*Testo del documento*:
FIERA DI SAN FAUSTINO

Silvia Fedrigo ha contribuito donando al blog varie fotografie e informazioni utili. Si vedono lei e suo padre Valerio in questa immagine apparsa su un quotidiano uscito il giorno successivo all'evento della fiera. Nonostante il freddo, a volte pure il maltempo, è un mese in cui a Brescia tanta gente si ritrova in città, sia di giorno che la sera. Febbraio comprende infatti il periodo del carnevale, il giorno di san Valentino e poi c'è la fiera di San Faustino. Inoltre, come accade anche durante le feste di dicembre, i negozi e le attività della zona, sull'onda di questi eventi a cadenza annuale, si fanno trovare più attrezzati, organizzati e forniti. Per chi è cresciuto in zona san Faustino e quartiere Carmine, la fiera è come se fosse di fatto un evento di casa, quasi di famiglia. Passeggiando tra la folla è quasi scontato incontrare parenti, conoscenti e amici.

*Estratti dei dati*:
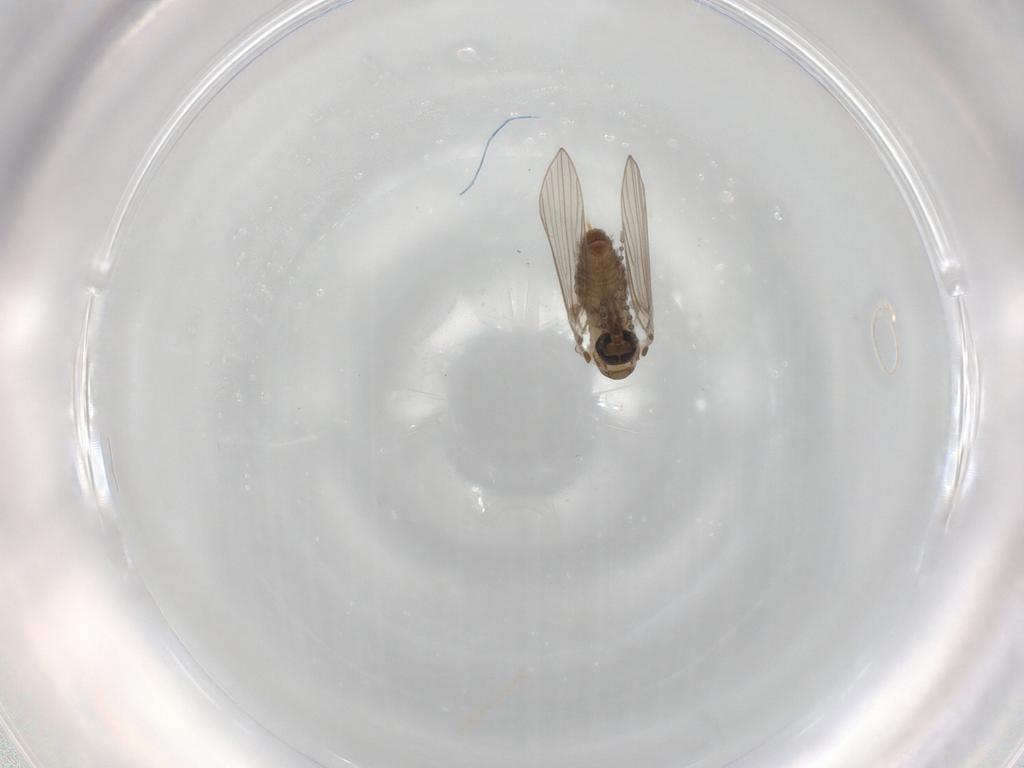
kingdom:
* * *
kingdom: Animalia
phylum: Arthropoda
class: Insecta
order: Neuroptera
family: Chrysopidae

*Cosa fare*:
1: Rispondi a queste domande sul testo della fiera di San Faustino:
(a) Come si chiama il padre di Silvia Fedrigo?
(b) Oltre alla fiera, quali due ricorrenze cadono a febbraio?
(c) Chi è quasi scontato incontrare passeggiando tra la folla?
2: Ricopia parola per parola dal testo sulla fiera di San Faustino il tratto che va da "Silvia Fedrigo ha" fino a "conoscenti e amici.".

*Risposte*:
1:
(a) Valerio.
(b) Il carnevale e il giorno di san Valentino.
(c) Parenti, conoscenti e amici.

2:
Silvia Fedrigo ha contribuito donando al blog varie fotografie e informazioni utili. Si vedono lei e suo padre Valerio in questa immagine apparsa su un quotidiano uscito il giorno successivo all'evento della fiera. Nonostante il freddo, a volte pure il maltempo, è un mese in cui a Brescia tanta gente si ritrova in città, sia di giorno che la sera. Febbraio comprende infatti il periodo del carnevale, il giorno di san Valentino e poi c'è la fiera di San Faustino. Inoltre, come accade anche durante le feste di dicembre, i negozi e le attività della zona, sull'onda di questi eventi a cadenza annuale, si fanno trovare più attrezzati, organizzati e forniti. Per chi è cresciuto in zona san Faustino e quartiere Carmine, la fiera è come se fosse di fatto un evento di casa, quasi di famiglia. Passeggiando tra la folla è quasi scontato incontrare parenti, conoscenti e amici.